TEXTAUSZUG ZUM LESEN.
Was nun folgen sollte, wird sich in meinem Kopf und meinem Herzen als eines der spektakulärsten Konzertereignisse, die ich je erlebt habe, einbrennen. Die Franzosen GOJIRA standen in den Startlöchern. Fronter Joe Duplantier und sein Gefolge versprühten von der ersten Sekunde an ein Feuerwerk von Dominanz und spielerischer Freude, welches sich augenblicklich auf das Publikum übertrug und für Wohnzimmeratmosphäre sorgte. Einsetzende Dämmerung und die endlich wirkende Bühnenbeleuchtung rundeten den Augenschmaus zusätzlich noch ab. Vorrangig wurden Songs des letzten Outputs: „The Way Of All Flesh“ zelebriert. Gewürzt wurde die Setlist mit „Flying Whales“ und „Backbone“ des „From Mars To Sirius“- Silberlings und lockte so auch den letzten in der Ecke hockenden Skeptiker aus der Reserve. Die zur Verfügung stehenden 45 Minuten vergingen wie im Flug, aber ein Flug von Schkeuditz nach Altenburg!
(www.myspace.com/gojira)

(Gespeicherte Dateneinträge)
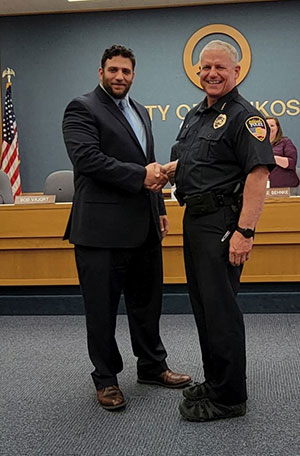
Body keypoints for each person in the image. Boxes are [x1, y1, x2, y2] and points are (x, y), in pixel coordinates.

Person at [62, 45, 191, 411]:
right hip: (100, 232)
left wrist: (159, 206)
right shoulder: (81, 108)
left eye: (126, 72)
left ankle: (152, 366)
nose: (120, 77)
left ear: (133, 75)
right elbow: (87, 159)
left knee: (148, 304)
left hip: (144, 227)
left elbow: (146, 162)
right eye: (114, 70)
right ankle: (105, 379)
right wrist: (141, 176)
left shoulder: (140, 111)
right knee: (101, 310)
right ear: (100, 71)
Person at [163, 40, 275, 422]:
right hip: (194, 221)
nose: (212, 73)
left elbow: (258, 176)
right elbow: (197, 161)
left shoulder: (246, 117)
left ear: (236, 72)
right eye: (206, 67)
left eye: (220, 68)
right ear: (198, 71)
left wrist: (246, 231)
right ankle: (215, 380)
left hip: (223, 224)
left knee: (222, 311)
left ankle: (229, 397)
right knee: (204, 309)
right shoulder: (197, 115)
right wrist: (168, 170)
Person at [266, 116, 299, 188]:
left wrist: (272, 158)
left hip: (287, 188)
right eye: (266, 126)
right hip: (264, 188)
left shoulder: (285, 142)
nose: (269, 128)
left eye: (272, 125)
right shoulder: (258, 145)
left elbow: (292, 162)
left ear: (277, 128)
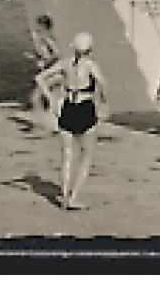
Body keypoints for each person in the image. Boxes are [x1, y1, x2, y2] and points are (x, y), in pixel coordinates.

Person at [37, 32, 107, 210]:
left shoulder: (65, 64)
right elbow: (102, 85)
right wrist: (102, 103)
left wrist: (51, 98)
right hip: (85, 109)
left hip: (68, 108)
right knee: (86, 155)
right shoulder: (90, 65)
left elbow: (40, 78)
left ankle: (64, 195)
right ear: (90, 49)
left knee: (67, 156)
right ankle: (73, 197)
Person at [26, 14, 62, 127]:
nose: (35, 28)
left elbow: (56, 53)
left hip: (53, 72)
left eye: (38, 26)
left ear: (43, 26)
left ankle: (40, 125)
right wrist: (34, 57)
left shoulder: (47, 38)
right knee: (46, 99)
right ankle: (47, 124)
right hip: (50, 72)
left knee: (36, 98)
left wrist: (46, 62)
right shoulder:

ARBEITSAUFTRÄGE.
a) Fasse den Absatz des Konzertberichts, der mit „Was nun folgen sollte“ beginnt, als kurze Stichpunktliste zusammen und behalte dabei die wichtigsten Fakten bei.
b) Führe den Konzertbericht nach der Angabe „(www.myspace.com/gojira)“ mit einem kurzen Absatz weiter.

DEINE ANTWORTEN.
a)
- Der Auftritt der Franzosen GOJIRA gehört für den Verfasser zu den spektakulärsten Konzerterlebnissen überhaupt.
- Frontmann Joe Duplantier und seine Band zeigten von Anfang an Dominanz und Spielfreude, die sofort auf das Publikum übersprang.
- Die einsetzende Dämmerung und die nun wirkende Bühnenbeleuchtung verstärkten den optischen Eindruck.
- Gespielt wurden vor allem Songs des letzten Albums „The Way Of All Flesh“, ergänzt um „Flying Whales“ und „Backbone“ von „From Mars To Sirius“.
- Die 45 Minuten Spielzeit vergingen wie im Flug.

b)
Allerdings hatte ich der Enttäuschung des viel zu kurzen Gigs auch etwas Positives entnehmen können. Ich erspähte MIMOSIS-Christoph, der es auch endlich geschafft hatte, anzureisen und sich dem Fest hinzugeben. Mit dem gefährlichen Halbwissen des nun angeblich folgenden LOCK UP-Konzertes, entschieden wir uns dafür, ihm den Platz zu zeigen, an dem mein Zelt klebte, damit auch er sein Wochenenddomizil entfalten und positionieren könne. Nachdem dies vollzogen war, machten wir uns wieder auf den Weg Richtung Bühne, denn kurz darauf stand FEAR FACTORY auf dem Programm. Vom Platz der aufgebauten Nylontüten musste man einen Hügel erklimmen, ehe man sich in das Festivalareal treiben lassen konnte. Als dann vernahmen wir die Ansage: „... the 25th anniversary of Sepultura! The next song is called „Troops Of Doom“!“ Wir freuten uns, dass LOCK UP einen Coversong zu Ehren der Brasilianer spielten. Nachdem dann aber auch „Escape To The Void“, „Sepulnation“ und „Territory“ zu hören waren, beschlich uns die Befürchtung, dass es sich möglicherweise nicht um LOCK UP handeln könnte. Und richtig, die erst für den nächsten Tag angekündigten SEPULTURA hatten mit ihnen den Billingplatz getauscht. Trocken gesagt: Verpasst!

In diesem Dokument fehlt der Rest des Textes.